Exemples concrets de règles Sigma
Je traduis souvent des hypothèses en règles Sigma simples : par exemple, alerter quand un processus PowerShell lance une commande de téléchargement vers un domaine inconnu ET plus de 10 connexions réseau sortantes en 1h. La puissance de Sigma est d'industrialiser ces detections vers Splunk/Elasticsearch/Sentinel.
Playbook de réponse rapide (quelques étapes que j'ai appliquées)
- Isolation segmentée : couper ou microsegmenter l'accès réseau des hôtes suspects (pas besoin de tout couper si on peut isoler).

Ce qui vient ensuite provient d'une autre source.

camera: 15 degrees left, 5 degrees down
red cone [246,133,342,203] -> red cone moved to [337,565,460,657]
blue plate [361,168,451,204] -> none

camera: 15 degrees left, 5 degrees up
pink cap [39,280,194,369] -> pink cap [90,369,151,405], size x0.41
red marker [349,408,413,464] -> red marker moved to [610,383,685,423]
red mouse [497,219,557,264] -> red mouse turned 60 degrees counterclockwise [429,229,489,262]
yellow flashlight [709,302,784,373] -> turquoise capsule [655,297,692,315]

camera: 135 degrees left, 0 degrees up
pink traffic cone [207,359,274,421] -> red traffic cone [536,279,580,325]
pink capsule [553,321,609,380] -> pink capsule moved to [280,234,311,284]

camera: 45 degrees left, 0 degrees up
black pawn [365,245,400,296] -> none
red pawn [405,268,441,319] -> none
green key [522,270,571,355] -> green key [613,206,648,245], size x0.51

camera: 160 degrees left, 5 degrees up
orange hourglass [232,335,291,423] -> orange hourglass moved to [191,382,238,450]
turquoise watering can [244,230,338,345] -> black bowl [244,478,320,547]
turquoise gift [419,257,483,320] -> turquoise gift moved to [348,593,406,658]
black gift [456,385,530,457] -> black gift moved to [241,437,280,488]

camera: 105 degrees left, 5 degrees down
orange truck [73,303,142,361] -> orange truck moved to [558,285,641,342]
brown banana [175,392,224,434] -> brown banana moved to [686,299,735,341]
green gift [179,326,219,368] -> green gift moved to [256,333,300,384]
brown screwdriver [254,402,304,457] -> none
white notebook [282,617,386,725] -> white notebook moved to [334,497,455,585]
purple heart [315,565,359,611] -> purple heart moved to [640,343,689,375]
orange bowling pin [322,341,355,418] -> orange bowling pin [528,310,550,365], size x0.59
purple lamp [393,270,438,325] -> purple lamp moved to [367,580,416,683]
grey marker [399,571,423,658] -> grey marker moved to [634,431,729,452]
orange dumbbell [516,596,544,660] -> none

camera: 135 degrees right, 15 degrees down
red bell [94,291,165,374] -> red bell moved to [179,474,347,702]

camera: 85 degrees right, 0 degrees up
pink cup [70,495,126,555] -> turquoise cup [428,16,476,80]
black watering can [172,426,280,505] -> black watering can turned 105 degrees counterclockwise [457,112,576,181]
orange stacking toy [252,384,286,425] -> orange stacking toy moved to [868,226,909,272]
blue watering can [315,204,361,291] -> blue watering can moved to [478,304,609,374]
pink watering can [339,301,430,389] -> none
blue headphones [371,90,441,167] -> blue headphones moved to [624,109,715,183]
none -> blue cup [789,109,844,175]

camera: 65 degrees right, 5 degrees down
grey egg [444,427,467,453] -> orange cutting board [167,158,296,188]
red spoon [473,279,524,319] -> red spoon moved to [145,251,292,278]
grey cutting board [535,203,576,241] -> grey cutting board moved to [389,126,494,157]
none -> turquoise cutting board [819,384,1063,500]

- Forensique rapide : collecter la mémoire, les processus en cours, les connexions réseau et le shadow copy state.
- Bloquer IOC & user accounts : bloquer IPs, domaines et comptes compromis dans l'AD et proxys.
- Vérifier l'intégrité des sauvegardes : s'assurer d'avoir des sauvegardes immuables saines avant toute restauration.
- Communiquer : activer le plan de crise, informer les décideurs et obligations légales (CNIL, CERT) si nécessaire.
Organisationnel : ce qui marche sur le long terme
Au-delà des outils, j'insiste sur trois pratiques organisationnelles :
- Baselines comportementales : connaître le "normal" pour détecter l'anomalie. Sans baseline, beaucoup de signaux faibles passent inaperçus.
- Tabletop et jeux de rôle : s'exercer à la réponse permet de réduire les temps de décision et d'éviter les erreurs opérationnelles.
- Culture de logs et de sauvegardes : investir dans la qualité des logs et garantir des sauvegardes immuables et testées.
Comparatif rapide d'approche — outils maniables selon budgets
| Budget | Approche recommandée | Points forts |
|---|---|---|
| Élevé | EDR + SIEM + Threat Intel commercial | Détection avancée, automatisation, support fournisseurs |
| Moyen | EDR + Elastic/Splunk OSS + Sigma rules | Bonne couverture comportementale, extensible |
| Petit | Honeypots + journaux consolidés (CloudTrail/DNS) + backups immuables | Coût limité, focus sur détection précoce et résilience |
Repérer un ransomware avant le chiffrement est souvent une question d'anticipation : capter la bonne télémétrie, automatiser les corrélations, et surtout entraîner les équipes à lire et réagir aux signaux faibles. Quand l'alerte se déclenche, c'est rarement la technologie seule qui sauve la situation, mais la combinaison d'outils appropriés, de processus robustes et d'une équipe prête à agir.